Recipe for greenwashing

The Korean Emissions Trading Scheme (K-ETS) covers 73% of South Korea’s emissions and is critical to achieving its climate targets, including a 40% reduction in greenhouse gas emissions from 2018 levels by 2030. Despite its importance as a climate policy tool, the effectiveness of the K-ETS is dogged with concerns about lax emissions ceilings, low allowance prices, and reliance on international carbon credits.

This report evaluates the role of international credits in compliance carbon markets, focusing on the European Union Emissions Trading System (EU ETS) as a benchmark, and provides policy recommendations for K-ETS’s next phase.

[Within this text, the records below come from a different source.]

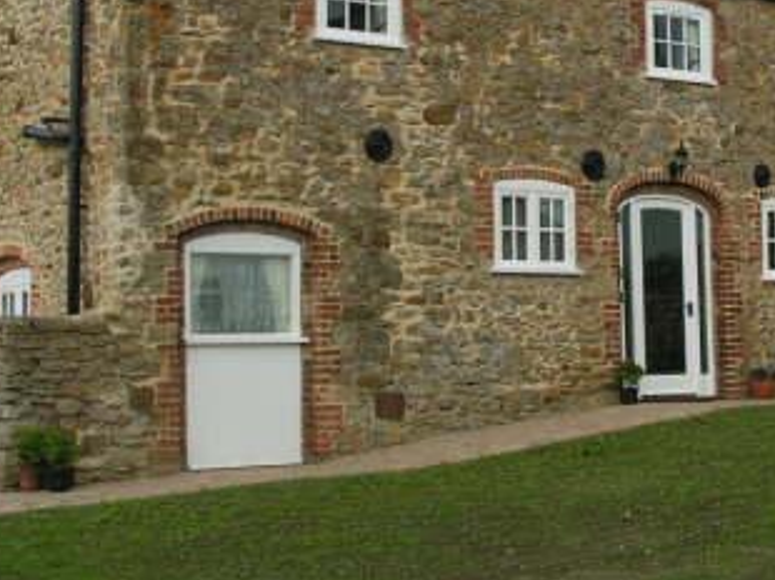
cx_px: 520
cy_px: 145
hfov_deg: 24.0
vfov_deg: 18.1
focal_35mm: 81
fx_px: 1812
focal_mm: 7.6
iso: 50
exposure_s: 1/200
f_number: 5.6
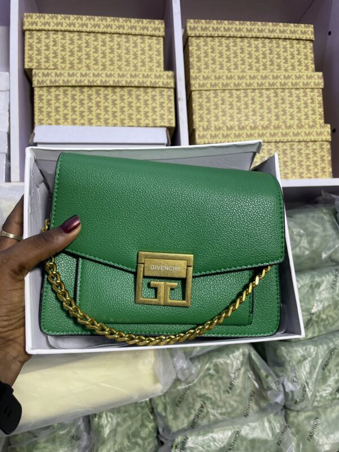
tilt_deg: +5.9
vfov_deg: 67.3
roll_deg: +3.5
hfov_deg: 53.1
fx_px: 339
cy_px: 226
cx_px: 170
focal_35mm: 26
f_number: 1.6
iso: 32
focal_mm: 4.2
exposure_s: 1/123
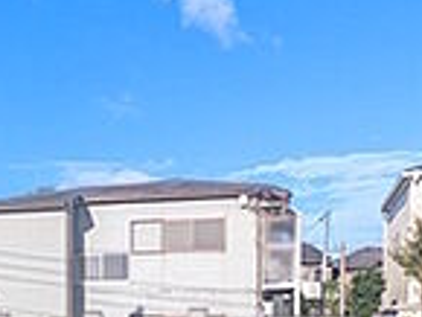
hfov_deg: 32.0
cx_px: 67
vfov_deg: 23.5
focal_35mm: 58
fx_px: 708
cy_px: 361
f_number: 2.2
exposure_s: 1/1058
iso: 50
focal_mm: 1.83
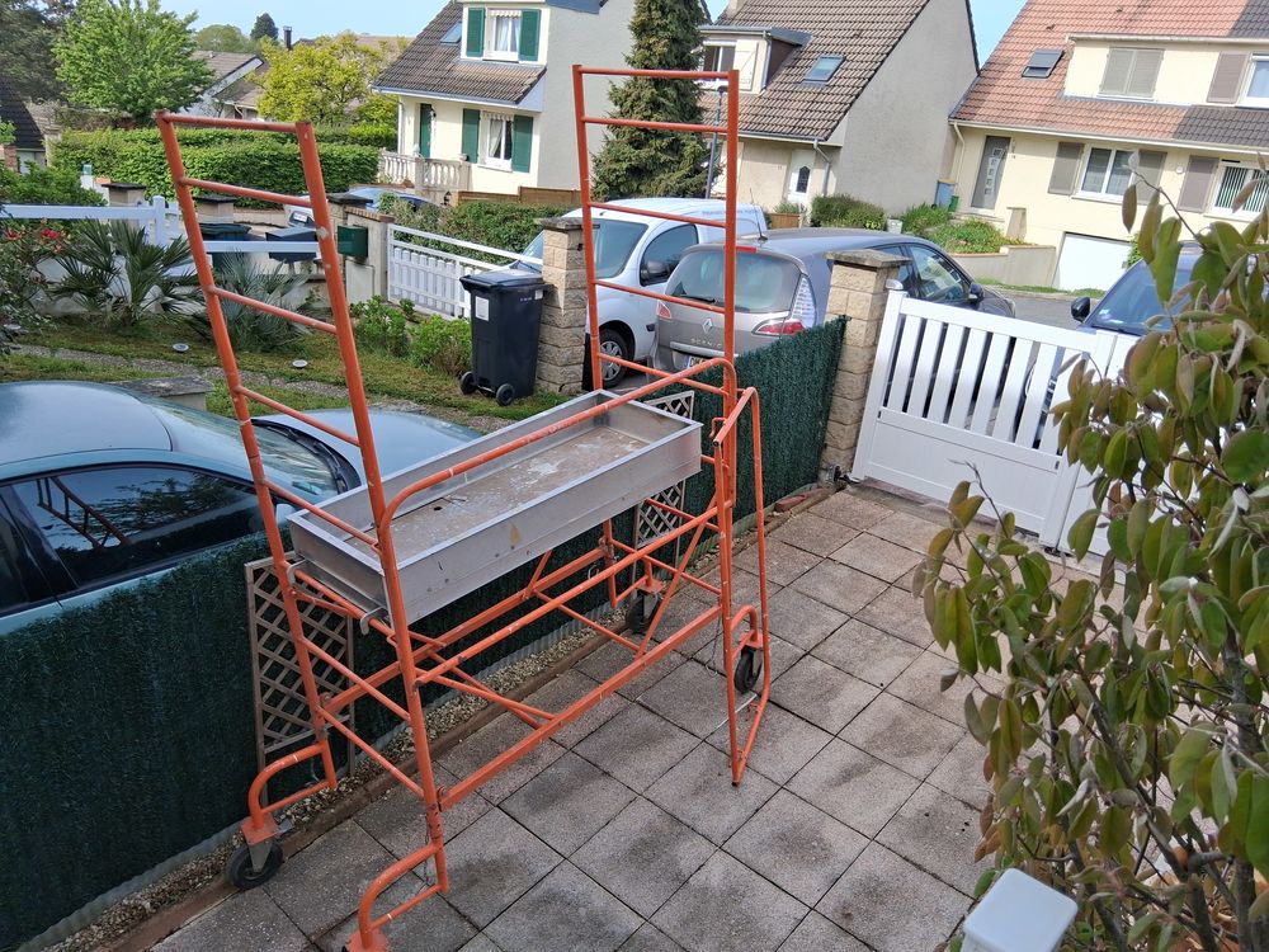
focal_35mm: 26
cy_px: 476
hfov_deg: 67.3
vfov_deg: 53.1
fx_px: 953
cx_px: 634
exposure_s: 1/379
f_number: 1.8
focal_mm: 3.98
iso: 25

Chapter one examines the integration of international credits in the EU ETS, the world’s first large-scale cap-and-trade system. While international credits from such mechanisms as the Kyoto Protocol’s Clean Development Mechanism (CDM) initially played a significant role, they led to oversupply, depressed carbon prices, and delayed domestic decarbonisation efforts. By 2021, the EU had excluded the use of international credits, focusing on domestic emission reductions, improving the environmental integrity of the targets. The chapter also discusses the Carbon Border Adjustment Mechanism (CBAM), which prevents the use of international credits while incentivising global decarbonisation through border tariffs on carbon-intensive imports.

Chapter two shifts focus to the quality of the international credits under the K-ETS, particularly from cookstove, hydropower, and gas leak reduction projects. These credits, many originating from the CDM, have been associated with significant over-crediting. Our analysis of the cookstove projects — the largest source of credits in the K-ETS — finds that they overestimate by a factor of 18.3 emission reductions due to faulty assumptions about project baselines, stove use, and other reasons. Hydropower and gas leakage projects face challenges in demonstrating additional benefits that would not have otherwise occurred (i.e. additionality) and accurately measuring emissions reductions, undermining their credibility.

Chapter three provides policy recommendations for the fourth planning period of K-ETS. It emphasises the need to strengthen caps, maintain the current 5% limit on international credits, and avoid increasing reliance on the questionable practice of offsetting. The chapter recommends that South Korea ban international credits from its ETS. In addition, the Korean government plans to actively utilise the Article 6 mechanism of the Paris Agreement to achieve its 2030 nationally determined contribution (NDC). In relation to this, it is necessary to establish standards that can strictly verify the quality of international credits.

In summary, the report calls for a phased reduction in international credit use within K-ETS, increased focus on domestic emission reductions, and alignment with best practices from systems like the EU ETS. Strengthening the environmental integrity of K-ETS is essential to achieving South Korea’s climate goals and ensuring the global credibility of the country’s climate action by putting in place and implementing robust and effective policies.